The liberalization of China's capital account coincided with elevation of the yuan as a global currency. To safeguard its hard-won wealth, Beijing has long contemplated establishing two offshore financial hubs, Shanghai and Hong Kong.

It spelled out that vision in an announcement on March 25, 2009, that Shanghai is to become such a hub by 2020. This is a sign of China's resolve to accelerate the opening up of its capital account, a goal consonant with its financial aspirations.

Thanks to a free capital account, Hong Kong went ahead with the experiment in yuan trade resettlement. This development has gained momentum since June 19, 2010, when the PBOC announced deeper reforms of the yuan's exchange rate policy to lift its flexibility.

This was followed by a landmark deal on yuan settlement signed between PBOC and the Hong Kong branch of the Bank of China to enlarge the business.

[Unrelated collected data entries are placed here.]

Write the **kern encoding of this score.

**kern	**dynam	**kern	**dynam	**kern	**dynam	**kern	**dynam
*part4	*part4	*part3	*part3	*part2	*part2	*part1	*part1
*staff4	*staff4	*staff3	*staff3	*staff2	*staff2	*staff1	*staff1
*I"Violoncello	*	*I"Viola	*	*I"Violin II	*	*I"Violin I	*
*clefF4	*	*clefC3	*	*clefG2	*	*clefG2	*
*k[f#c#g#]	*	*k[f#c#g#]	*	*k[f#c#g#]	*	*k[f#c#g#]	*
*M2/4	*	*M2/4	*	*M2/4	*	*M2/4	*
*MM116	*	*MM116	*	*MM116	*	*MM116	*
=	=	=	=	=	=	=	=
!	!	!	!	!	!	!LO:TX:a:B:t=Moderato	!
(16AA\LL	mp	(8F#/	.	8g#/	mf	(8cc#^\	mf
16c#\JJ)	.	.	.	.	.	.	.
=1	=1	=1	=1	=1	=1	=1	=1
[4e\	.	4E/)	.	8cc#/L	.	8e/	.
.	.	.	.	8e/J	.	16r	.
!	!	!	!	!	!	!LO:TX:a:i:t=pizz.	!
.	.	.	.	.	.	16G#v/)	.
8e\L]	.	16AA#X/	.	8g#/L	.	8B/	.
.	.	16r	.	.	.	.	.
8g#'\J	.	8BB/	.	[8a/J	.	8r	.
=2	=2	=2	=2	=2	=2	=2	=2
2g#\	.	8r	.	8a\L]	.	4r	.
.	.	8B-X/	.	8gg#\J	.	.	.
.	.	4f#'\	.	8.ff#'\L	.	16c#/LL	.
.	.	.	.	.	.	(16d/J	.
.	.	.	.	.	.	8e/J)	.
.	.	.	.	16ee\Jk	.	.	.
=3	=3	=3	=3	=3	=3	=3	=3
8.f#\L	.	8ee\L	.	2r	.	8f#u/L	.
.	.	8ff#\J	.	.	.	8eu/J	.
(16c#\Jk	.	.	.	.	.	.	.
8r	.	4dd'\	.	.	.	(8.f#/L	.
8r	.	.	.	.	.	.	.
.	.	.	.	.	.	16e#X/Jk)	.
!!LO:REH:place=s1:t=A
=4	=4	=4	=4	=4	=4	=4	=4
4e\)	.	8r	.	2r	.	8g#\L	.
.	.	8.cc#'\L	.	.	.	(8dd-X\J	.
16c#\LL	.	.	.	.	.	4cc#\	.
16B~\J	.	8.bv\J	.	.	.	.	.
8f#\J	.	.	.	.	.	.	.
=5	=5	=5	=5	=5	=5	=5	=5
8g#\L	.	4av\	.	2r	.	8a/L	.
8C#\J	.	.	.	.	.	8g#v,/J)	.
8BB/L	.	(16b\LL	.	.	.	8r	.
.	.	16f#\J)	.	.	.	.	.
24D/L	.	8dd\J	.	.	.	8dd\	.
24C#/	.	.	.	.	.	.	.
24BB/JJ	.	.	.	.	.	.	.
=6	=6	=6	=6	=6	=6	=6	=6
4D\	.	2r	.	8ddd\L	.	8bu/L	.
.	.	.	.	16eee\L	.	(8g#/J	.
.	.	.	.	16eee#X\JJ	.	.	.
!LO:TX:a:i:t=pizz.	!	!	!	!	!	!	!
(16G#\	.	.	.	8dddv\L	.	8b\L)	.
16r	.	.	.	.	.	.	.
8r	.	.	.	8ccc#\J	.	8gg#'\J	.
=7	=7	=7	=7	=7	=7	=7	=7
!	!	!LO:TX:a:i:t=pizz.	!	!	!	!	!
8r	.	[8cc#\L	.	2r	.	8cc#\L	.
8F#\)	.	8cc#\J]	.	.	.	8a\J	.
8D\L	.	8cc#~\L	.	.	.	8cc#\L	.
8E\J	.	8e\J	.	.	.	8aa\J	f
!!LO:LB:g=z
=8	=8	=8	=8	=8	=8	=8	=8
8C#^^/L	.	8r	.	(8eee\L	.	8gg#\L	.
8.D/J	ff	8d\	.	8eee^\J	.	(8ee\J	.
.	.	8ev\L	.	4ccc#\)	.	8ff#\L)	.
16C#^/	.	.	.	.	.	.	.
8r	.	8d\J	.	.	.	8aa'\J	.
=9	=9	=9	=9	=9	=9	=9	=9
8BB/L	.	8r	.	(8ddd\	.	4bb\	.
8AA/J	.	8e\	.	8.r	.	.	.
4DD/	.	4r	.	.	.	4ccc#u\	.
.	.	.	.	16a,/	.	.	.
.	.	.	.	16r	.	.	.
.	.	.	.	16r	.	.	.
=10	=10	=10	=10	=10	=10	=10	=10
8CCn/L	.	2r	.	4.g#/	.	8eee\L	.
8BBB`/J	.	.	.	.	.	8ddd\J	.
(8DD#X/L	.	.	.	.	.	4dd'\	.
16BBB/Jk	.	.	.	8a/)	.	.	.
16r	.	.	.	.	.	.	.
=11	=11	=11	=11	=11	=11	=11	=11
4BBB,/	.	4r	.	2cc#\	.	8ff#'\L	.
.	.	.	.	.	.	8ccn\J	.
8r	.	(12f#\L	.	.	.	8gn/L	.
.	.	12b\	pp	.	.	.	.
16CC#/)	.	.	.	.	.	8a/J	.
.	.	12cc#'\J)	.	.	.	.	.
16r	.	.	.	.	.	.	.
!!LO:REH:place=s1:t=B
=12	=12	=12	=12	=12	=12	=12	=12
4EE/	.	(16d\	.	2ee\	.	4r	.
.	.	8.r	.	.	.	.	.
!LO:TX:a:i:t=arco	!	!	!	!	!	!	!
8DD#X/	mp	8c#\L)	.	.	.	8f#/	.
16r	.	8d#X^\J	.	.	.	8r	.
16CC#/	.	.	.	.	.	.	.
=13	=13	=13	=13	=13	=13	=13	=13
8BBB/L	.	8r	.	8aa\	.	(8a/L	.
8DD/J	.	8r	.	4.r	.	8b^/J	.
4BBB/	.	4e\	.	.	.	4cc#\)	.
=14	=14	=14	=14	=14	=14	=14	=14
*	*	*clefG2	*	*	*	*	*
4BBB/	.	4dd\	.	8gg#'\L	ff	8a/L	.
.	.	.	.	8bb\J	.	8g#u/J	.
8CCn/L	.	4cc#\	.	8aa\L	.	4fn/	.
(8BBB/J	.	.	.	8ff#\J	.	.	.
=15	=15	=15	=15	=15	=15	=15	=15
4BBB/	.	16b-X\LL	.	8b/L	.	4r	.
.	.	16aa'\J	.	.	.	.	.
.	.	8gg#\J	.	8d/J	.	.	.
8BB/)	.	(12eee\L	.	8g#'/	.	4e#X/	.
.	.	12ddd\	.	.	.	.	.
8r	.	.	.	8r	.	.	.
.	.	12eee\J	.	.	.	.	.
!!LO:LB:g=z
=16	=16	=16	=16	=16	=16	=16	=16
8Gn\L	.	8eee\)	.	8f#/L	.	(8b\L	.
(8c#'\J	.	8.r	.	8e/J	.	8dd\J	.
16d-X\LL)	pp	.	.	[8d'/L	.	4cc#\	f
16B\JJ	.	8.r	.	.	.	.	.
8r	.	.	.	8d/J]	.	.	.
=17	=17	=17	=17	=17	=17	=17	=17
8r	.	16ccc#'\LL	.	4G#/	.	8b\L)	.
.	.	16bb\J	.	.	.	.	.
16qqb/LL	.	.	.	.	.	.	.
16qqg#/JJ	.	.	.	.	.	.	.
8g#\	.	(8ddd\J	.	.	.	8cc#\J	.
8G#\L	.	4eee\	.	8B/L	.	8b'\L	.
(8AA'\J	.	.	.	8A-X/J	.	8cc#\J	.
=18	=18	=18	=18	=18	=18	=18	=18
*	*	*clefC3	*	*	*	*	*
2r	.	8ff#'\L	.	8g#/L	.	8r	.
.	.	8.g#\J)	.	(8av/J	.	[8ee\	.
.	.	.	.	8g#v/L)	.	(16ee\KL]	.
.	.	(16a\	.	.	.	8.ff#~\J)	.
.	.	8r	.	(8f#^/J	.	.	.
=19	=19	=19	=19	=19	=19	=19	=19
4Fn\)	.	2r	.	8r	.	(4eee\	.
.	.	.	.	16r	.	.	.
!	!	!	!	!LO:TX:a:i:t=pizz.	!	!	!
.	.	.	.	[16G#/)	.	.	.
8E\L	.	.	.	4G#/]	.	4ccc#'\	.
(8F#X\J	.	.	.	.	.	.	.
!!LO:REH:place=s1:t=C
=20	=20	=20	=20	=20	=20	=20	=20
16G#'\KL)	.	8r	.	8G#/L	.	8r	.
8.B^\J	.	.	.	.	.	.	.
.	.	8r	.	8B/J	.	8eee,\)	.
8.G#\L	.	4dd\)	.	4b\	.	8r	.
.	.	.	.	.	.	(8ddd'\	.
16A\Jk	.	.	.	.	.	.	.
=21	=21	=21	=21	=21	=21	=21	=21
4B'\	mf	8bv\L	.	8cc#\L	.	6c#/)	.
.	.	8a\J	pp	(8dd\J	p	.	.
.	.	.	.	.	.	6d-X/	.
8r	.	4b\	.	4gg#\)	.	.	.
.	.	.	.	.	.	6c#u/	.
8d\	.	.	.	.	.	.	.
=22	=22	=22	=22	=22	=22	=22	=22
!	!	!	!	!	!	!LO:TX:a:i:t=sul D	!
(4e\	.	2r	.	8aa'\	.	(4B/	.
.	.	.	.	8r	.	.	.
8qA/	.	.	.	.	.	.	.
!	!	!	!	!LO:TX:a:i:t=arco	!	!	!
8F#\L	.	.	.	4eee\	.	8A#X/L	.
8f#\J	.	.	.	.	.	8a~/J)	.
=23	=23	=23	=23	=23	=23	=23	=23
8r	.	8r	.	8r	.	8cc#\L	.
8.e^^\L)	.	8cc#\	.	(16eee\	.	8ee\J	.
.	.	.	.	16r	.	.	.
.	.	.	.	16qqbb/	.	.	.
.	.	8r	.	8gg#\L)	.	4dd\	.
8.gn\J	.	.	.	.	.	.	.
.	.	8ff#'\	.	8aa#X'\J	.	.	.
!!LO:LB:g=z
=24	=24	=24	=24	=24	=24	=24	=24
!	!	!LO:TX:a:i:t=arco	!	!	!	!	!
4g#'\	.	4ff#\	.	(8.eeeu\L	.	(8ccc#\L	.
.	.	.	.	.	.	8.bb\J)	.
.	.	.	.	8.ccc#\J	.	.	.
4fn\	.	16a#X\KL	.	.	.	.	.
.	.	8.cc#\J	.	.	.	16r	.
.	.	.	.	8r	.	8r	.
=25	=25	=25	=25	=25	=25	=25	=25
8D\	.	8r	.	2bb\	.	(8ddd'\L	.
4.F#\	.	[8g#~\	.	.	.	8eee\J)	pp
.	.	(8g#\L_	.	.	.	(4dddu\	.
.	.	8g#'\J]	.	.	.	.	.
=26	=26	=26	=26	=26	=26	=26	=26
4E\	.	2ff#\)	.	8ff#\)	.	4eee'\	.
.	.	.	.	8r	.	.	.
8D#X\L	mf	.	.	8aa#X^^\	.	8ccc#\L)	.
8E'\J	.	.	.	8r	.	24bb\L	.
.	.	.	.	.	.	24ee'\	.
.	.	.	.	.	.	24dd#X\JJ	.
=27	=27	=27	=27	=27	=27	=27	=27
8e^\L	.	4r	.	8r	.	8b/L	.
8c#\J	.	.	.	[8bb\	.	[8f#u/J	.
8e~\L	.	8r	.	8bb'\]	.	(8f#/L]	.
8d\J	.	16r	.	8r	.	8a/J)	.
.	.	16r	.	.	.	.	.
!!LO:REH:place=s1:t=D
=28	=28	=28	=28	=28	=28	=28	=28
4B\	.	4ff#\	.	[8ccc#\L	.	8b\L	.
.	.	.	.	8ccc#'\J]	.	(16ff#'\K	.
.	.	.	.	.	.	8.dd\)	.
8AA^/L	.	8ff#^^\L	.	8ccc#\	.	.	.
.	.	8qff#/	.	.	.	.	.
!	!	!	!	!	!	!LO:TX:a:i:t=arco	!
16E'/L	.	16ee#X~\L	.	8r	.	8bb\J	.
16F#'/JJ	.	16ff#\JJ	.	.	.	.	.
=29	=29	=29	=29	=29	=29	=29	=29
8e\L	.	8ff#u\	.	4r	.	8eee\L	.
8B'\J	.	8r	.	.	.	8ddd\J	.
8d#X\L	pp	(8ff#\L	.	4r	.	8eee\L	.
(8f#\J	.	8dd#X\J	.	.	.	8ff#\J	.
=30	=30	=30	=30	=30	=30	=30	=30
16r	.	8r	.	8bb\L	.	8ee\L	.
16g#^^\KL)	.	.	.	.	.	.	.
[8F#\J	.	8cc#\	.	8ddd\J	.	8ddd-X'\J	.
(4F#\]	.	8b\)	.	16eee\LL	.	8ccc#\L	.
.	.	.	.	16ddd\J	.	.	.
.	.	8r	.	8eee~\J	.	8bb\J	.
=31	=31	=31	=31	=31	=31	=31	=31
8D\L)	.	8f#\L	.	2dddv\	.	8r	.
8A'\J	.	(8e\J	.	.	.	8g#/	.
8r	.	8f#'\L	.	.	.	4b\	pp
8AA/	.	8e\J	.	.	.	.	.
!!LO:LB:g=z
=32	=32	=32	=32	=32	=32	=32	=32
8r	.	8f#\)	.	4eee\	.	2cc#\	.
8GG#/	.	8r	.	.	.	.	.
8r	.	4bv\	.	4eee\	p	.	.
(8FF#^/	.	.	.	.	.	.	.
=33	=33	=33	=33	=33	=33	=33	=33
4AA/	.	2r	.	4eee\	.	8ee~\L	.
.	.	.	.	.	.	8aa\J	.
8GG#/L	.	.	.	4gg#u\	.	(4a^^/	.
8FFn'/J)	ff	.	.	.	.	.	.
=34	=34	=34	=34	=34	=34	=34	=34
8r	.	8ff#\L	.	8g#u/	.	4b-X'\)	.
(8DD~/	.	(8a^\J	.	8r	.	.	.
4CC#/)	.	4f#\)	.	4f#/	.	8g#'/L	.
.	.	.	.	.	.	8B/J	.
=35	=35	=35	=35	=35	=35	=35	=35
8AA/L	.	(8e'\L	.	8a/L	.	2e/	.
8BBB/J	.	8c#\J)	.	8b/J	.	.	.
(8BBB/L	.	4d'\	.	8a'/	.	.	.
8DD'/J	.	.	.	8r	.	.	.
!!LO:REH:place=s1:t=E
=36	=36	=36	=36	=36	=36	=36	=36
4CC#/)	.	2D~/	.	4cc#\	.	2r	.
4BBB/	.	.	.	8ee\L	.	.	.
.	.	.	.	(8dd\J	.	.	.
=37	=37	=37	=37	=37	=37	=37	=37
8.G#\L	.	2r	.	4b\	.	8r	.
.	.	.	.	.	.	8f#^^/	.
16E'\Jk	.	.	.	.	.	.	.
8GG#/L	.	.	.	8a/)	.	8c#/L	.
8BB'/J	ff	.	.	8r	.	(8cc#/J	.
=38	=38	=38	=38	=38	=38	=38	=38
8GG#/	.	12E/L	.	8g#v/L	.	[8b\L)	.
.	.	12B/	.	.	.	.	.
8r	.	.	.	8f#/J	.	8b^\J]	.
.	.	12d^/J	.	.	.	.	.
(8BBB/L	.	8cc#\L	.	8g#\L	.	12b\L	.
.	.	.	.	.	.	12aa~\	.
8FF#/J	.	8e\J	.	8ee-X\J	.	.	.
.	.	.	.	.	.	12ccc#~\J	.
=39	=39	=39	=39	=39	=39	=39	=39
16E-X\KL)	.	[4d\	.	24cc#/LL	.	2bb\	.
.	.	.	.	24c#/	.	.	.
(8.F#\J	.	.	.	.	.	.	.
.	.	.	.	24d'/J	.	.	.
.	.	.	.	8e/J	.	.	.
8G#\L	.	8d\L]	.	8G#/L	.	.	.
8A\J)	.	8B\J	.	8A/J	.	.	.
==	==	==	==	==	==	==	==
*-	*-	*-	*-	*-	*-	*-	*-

Of course, caution is the linchpin in liberalizing China's capital account. The state forex watchdog made clear in November 2010 that it would beef up supervision of speculative capital. Banks, joint ventures with foreign stakes, export and import companies and overseas listed firms are among the most closely monitored. These measures will heighten the cost for refugee capital to move across borders, thereby hampering its activity.

There are also decrees barring foreigners from owning more than one home - an attempt to rein in speculation in the overheated property sector amid the yuan's appreciation and resulting hot money influx.

Besides, Japan's "lost decade" has shown the bitter results of recklessly liberalizing capital account.

Japan's industry hollowed out as factories moved abroad, fleeing higher production costs brought about by a stronger yen.

Another complication was a capital exodus following Japan's adoption of a zero interest rate.

Relaxed financial oversight enabled Japanese corporations to fund their operations through IPOs. Banks thus lost their premium customers and resorted to lending heavily to real estate. After the housing bubbles burst, the banking sector crashed.

Cushion pool

An important procedure in liberalizing China's capital account is to create a figurative "pool," to quote PBOC chief Zhou Xiaochuan, that absorbs sloshing liquidity and cushions its impact on the overall economy.

For instance, with its infusion of US$40 million, George Soros's Quantum Fund recently became the biggest cornerstone investor in Hainan-based Sihuan Pharmaceutical Co. One of the deal's terms is that shares held by Quantum will stay frozen for up to a year before they can be traded.

Generally speaking, hedge funds won't have the patience to wait that long for investment to yield returns if a target company doesn't show considerable growth potential.

This case highlights the necessity to channel hot money to the real economy and make it contribute to China's long-term economic health, instead of making quick bucks and heading for the exit.

That's also a reason to build two offshore markets.

Above all, China should seize the external opportunity to make a timely push toward the yuan's internationalization and cautiously open up its capital account.

Of course, realization of its financial dream entails the step-by-step formulation of a financial culture. Culture attracts talent.

They combine to inspire financial innovation, which in turn boosts society's wealth and consumption. This is a positive cycle.

The author is director of the Research Center for Modern Finance at the Shanghai University of Finance and Economics. The article is adapted from his speech at the 9th Shanghai Social Sciences Annual Conference on November 27. Shanghai Daily reporter Ni Tao translated his article from Chinese.